His ledger tells that Dr. DeJarnette charged from $1.00 to $2.00 for an office visit. Many of his patients paid their bills with hay, which was worth fifty cents a hundred pounds in 1897. Clarence Miller was one of those who furnished the doctor with hay, providing 1,130 pounds for a credit of $5.65 on his bill.

Sept. 4, 1996

For more than 20 years the members of Willis Chapel Methodist Church have been working to prevent the old Reager School Building which adjoins their property from deteriorating while also working to gain title to the property.

When the building ceased serving a school, title reverted to many heirs of the family of the family that had donated land for the school. Some still live in the area. At least one lives in California.

Finally this past spring the church gained title to the property through donations from the surviving heirs, and now the members are working to restore the building for use as a fellowship hall.

Judy Burke said she has checked School Board records, and the school was in use as late as 1954. She said she never attended the school, but her father did. When he died early in the summer, the family asked for memorial donations to be made to the cause, and Mrs. Burke said that was quite successful.

The total cost of the renovation is estimated at $20,000 to $25,000.

Rescue Captain Charlotte Turnmeyer was please to show off Flint Hill’s new ambulance last Thursday.

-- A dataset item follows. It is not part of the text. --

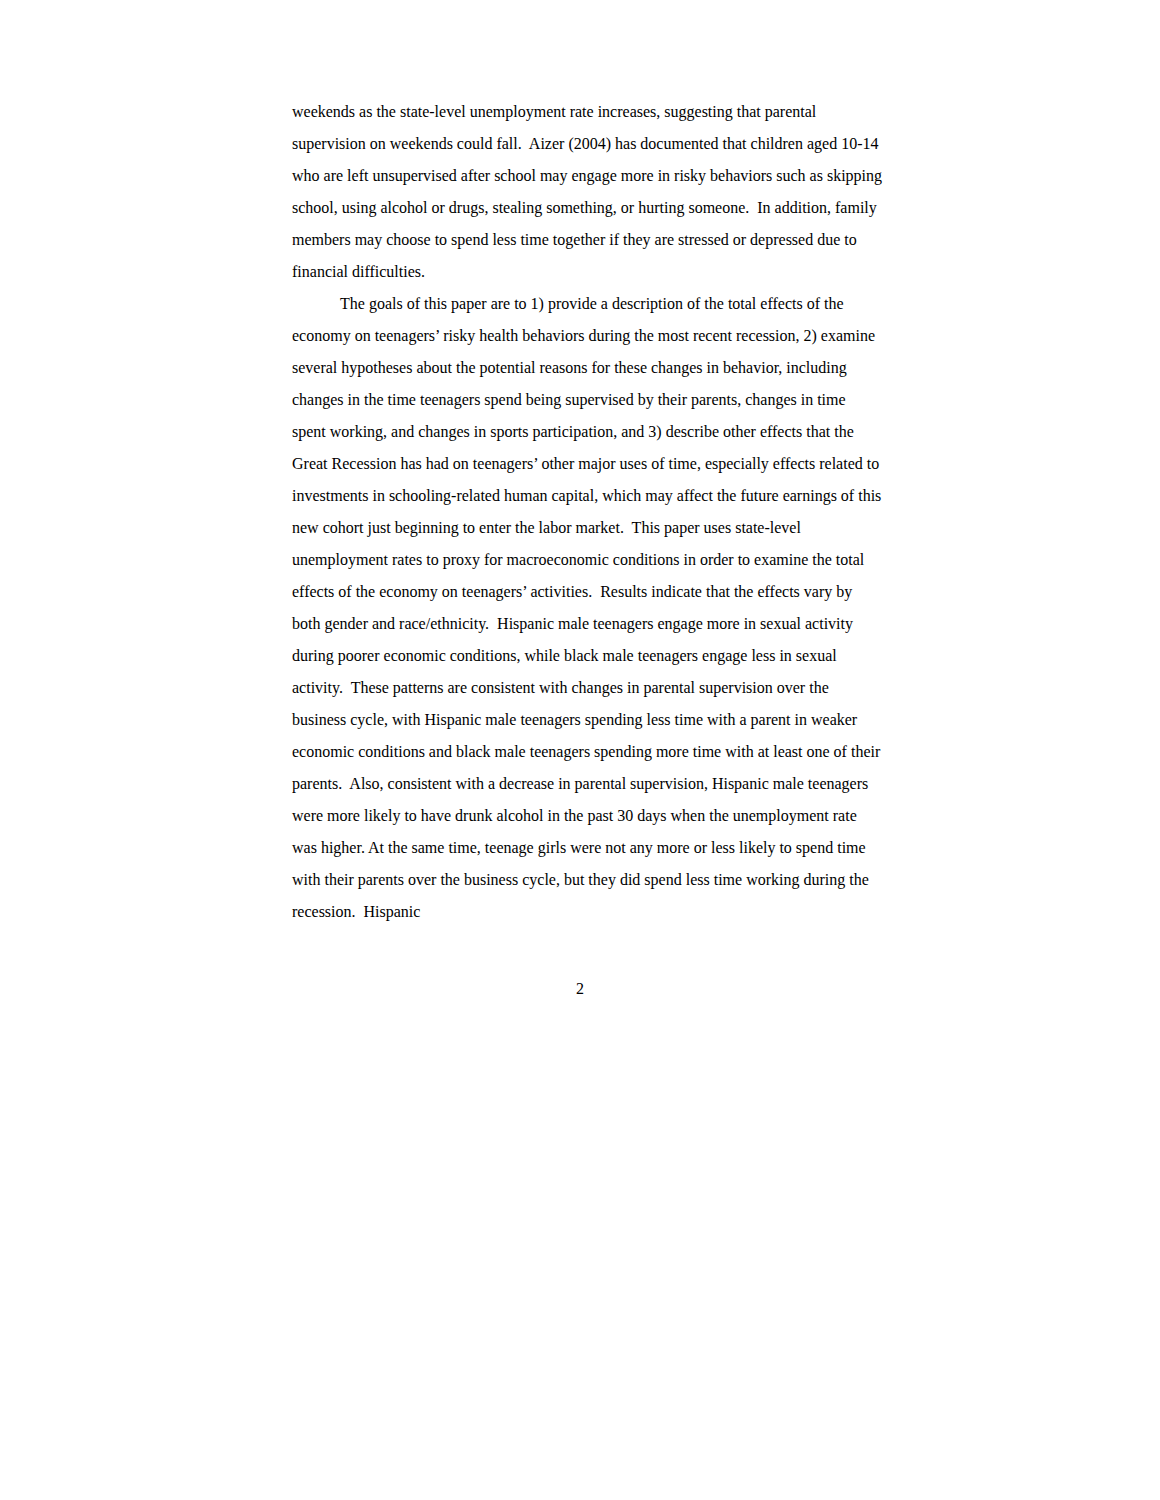weekends as the state-level unemployment rate increases, suggesting that parental supervision on weekends could fall. Aizer (2004) has documented that children aged 10-14 who are left unsupervised after school may engage more in risky behaviors such as skipping school, using alcohol or drugs, stealing something, or hurting someone. In addition, family members may choose to spend less time together if they are stressed or depressed due to financial difficulties.
The goals of this paper are to 1) provide a description of the total effects of the economy on teenagers’ risky health behaviors during the most recent recession, 2) examine several hypotheses about the potential reasons for these changes in behavior, including changes in the time teenagers spend being supervised by their parents, changes in time spent working, and changes in sports participation, and 3) describe other effects that the Great Recession has had on teenagers’ other major uses of time, especially effects related to investments in schooling-related human capital, which may affect the future earnings of this new cohort just beginning to enter the labor market. This paper uses state-level unemployment rates to proxy for macroeconomic conditions in order to examine the total effects of the economy on teenagers’ activities. Results indicate that the effects vary by both gender and race/ethnicity. Hispanic male teenagers engage more in sexual activity during poorer economic conditions, while black male teenagers engage less in sexual activity. These patterns are consistent with changes in parental supervision over the business cycle, with Hispanic male teenagers spending less time with a parent in weaker economic conditions and black male teenagers spending more time with at least one of their parents. Also, consistent with a decrease in parental supervision, Hispanic male teenagers were more likely to have drunk alcohol in the past 30 days when the unemployment rate was higher. At the same time, teenage girls were not any more or less likely to spend time with their parents over the business cycle, but they did spend less time working during the recession. Hispanic
2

The $102,000 advanced life support  unit, a 1996 Ford E450, was purchased with the help of a $62,000 grant from the State of Virginia Emergency Medical Services Division. Money from fundraisers also went to pay for it. Mrs. Turnmeyer and her husband flew to Alabama, picked up the vehicle, and drove it back home.

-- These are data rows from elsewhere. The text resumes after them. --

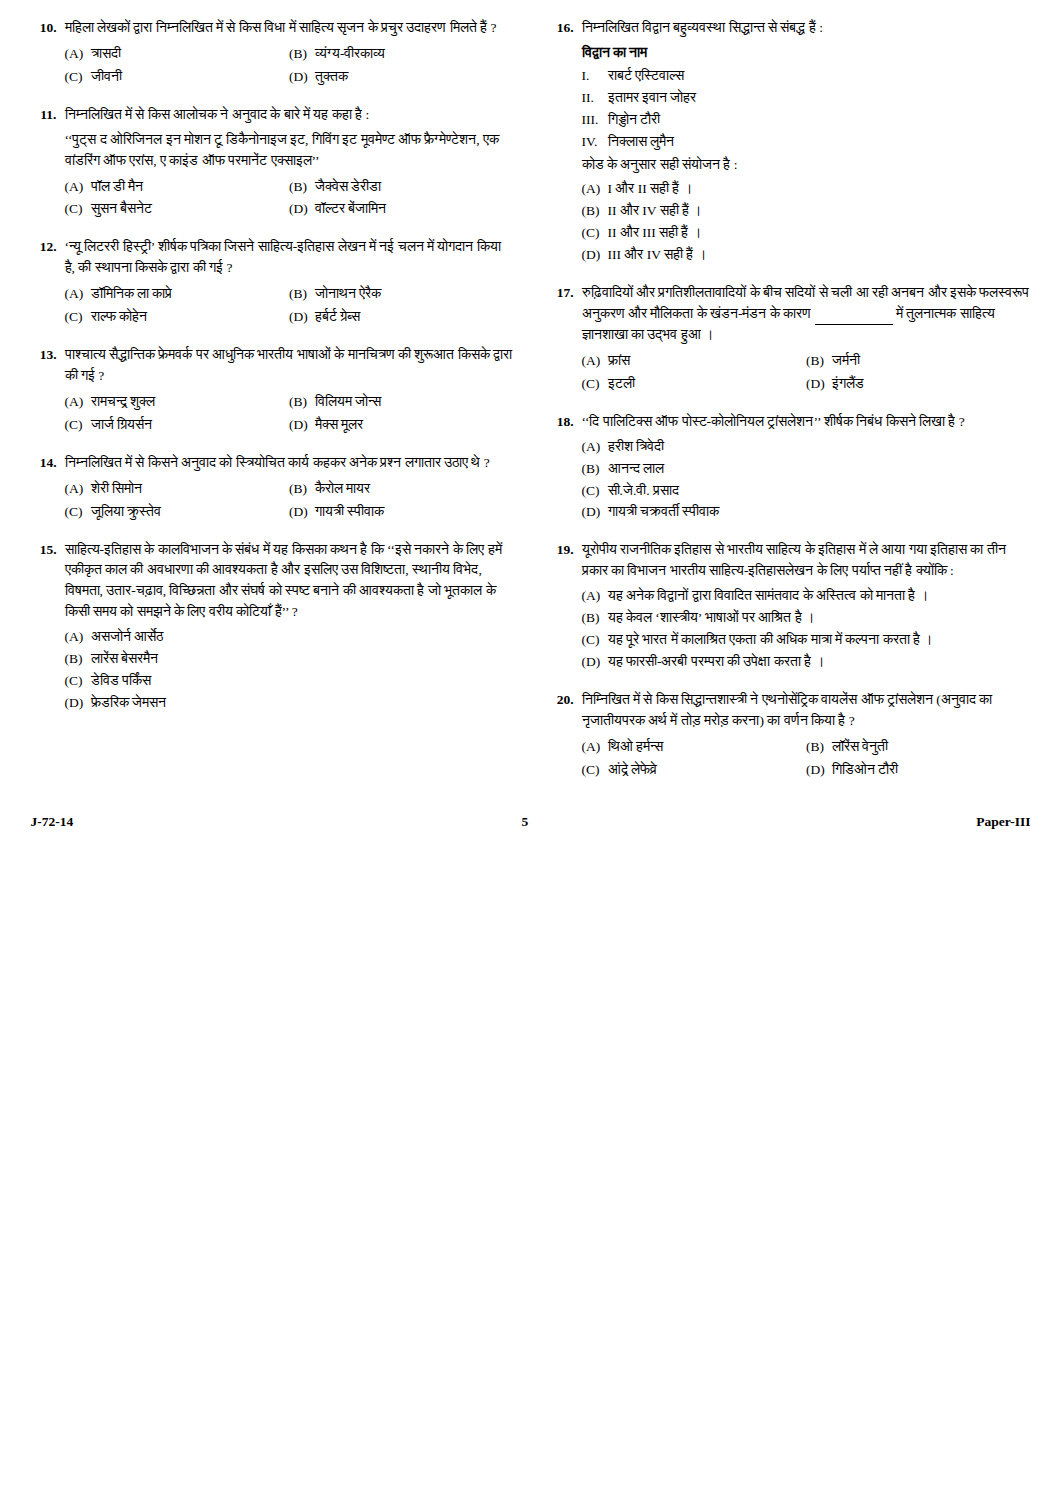10.
महिला लेखकों द्वारा निम्नलिखित में से किस विधा में साहित्य सृजन के प्रचुर उदाहरण मिलते हैं ?
(A) त्रासदी
(B) व्यंग्य-वीरकाव्य
(C) जीवनी
(D) तुक्तक
11.
निम्नलिखित में से किस आलोचक ने अनुवाद के बारे में यह कहा है :
‘‘पुट्स द ओरिजिनल इन मोशन टू डिकैनोनाइज इट, गिविंग इट मूवमेण्ट ऑफ फ्रैग्मेण्टेशन, एक वांडरिंग ऑफ एरांस, ए काइंड ऑफ परमानेंट एक्साइल’’
(A) पॉल डी मैन
(B) जैक्वेस डेरीडा
(C) सुसन बैसनेट
(D) वॉल्टर बेंजामिन
12.
‘न्यू लिटररी हिस्ट्री’ शीर्षक पत्रिका जिसने साहित्य-इतिहास लेखन में नई चलन में योगदान किया है, की स्थापना किसके द्वारा की गई ?
(A) डॉमिनिक ला काप्रे
(B) जोनाथन ऐरैक
(C) राल्फ कोहेन
(D) हर्बर्ट ग्रेब्स
13.
पाश्चात्य सैद्धान्तिक फ्रेमवर्क पर आधुनिक भारतीय भाषाओं के मानचित्रण की शुरूआत किसके द्वारा की गई ?
(A) रामचन्द्र शुक्ल
(B) विलियम जोन्स
(C) जार्ज ग्रियर्सन
(D) मैक्स मूलर
14.
निम्नलिखित में से किसने अनुवाद को स्त्रियोचित कार्य कहकर अनेक प्रश्न लगातार उठाए थे ?
(A) शेरी सिमोन
(B) कैरोल मायर
(C) जूलिया क्रुस्तेव
(D) गायत्री स्पीवाक
15.
साहित्य-इतिहास के कालविभाजन के संबंध में यह किसका कथन है कि ‘‘इसे नकारने के लिए हमें एकीकृत काल की अवधारणा की आवश्यकता है और इसलिए उस विशिष्टता, स्थानीय विभेद, विषमता, उतार-चढ़ाव, विच्छिन्नता और संघर्ष को स्पष्ट बनाने की आवश्यकता है जो भूतकाल के किसी समय को समझने के लिए वरीय कोटियाँ हैं’’ ?
(A) असजोर्न आर्सेठ
(B) लारेंस बेसरमैन
(C) डेविड पर्किंस
(D) फ्रेडरिक जेमसन
16.
निम्नलिखित विद्वान बहुव्यवस्था सिद्धान्त से संबद्ध हैं :
विद्वान का नाम
I. राबर्ट एस्टिवाल्स
II. इतामर इवान जोहर
III. गिड्डोन टौरी
IV. निक्लास लुमैन
कोड के अनुसार सही संयोजन है :
(A) I और II सही हैं ।
(B) II और IV सही हैं ।
(C) II और III सही हैं ।
(D) III और IV सही हैं ।
17.
रुढ़िवादियों और प्रगतिशीलतावादियों के बीच सदियों से चली आ रही अनबन और इसके फलस्वरूप अनुकरण और मौलिकता के खंडन-मंडन के कारण में तुलनात्मक साहित्य ज्ञानशाखा का उद्भव हुआ ।
(A) फ्रांस
(B) जर्मनी
(C) इटली
(D) इंगलैंड
18.
‘‘दि पालिटिक्स ऑफ पोस्ट-कोलोनियल ट्रांसलेशन’’ शीर्षक निबंध किसने लिखा है ?
(A) हरीश त्रिवेदी
(B) आनन्द लाल
(C) सी.जे.वी. प्रसाद
(D) गायत्री चक्रवर्ती स्पीवाक
19.
यूरोपीय राजनीतिक इतिहास से भारतीय साहित्य के इतिहास में ले आया गया इतिहास का तीन प्रकार का विभाजन भारतीय साहित्य-इतिहासलेखन के लिए पर्याप्त नहीं है क्योंकि :
(A) यह अनेक विद्वानों द्वारा विवादित सामंतवाद के अस्तित्व को मानता है ।
(B) यह केवल ‘शास्त्रीय’ भाषाओं पर आश्रित है ।
(C) यह पूरे भारत में कालाश्रित एकता की अधिक मात्रा में कल्पना करता है ।
(D) यह फारसी-अरबी परम्परा की उपेक्षा करता है ।
20.
निम्निखित में से किस सिद्धान्तशास्त्री ने एथनोसेंट्रिक वायलेंस ऑफ ट्रांसलेशन (अनुवाद का नृजातीयपरक अर्थ में तोड़ मरोड़ करना) का वर्णन किया है ?
(A) थिओ हर्मन्स
(B) लॉरेंस वेनुती
(C) आंद्रे लेफेव्रे
(D) गिडिओन टौरी
J-72-14 5 Paper-III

Bob and Helen Bridges have put 277 acres of their land between Washington and Sperryville into easement, including their end of Jenkins Mountain, their pastures and ponds, and their frontage on both sides of the Covington River.

“Wouldn’t it be horrible to see this subdivided, to see 20 or 30 houses?” Mr. Bridges said gesturing towards the spectacular view from “Eagle’s Nest,” their mountaintop home, which also serves a a bed and breakfast.

“It’s heaven. That’s what it is…We’re only caretakers of this land. If you don’t do something to protect it while you’re alive, you don’t know what might happen to it in the future,” he said.

The Bridges have four daughters and 11 grandchildren, whom they say understand why the land they will inherit has been put into easement.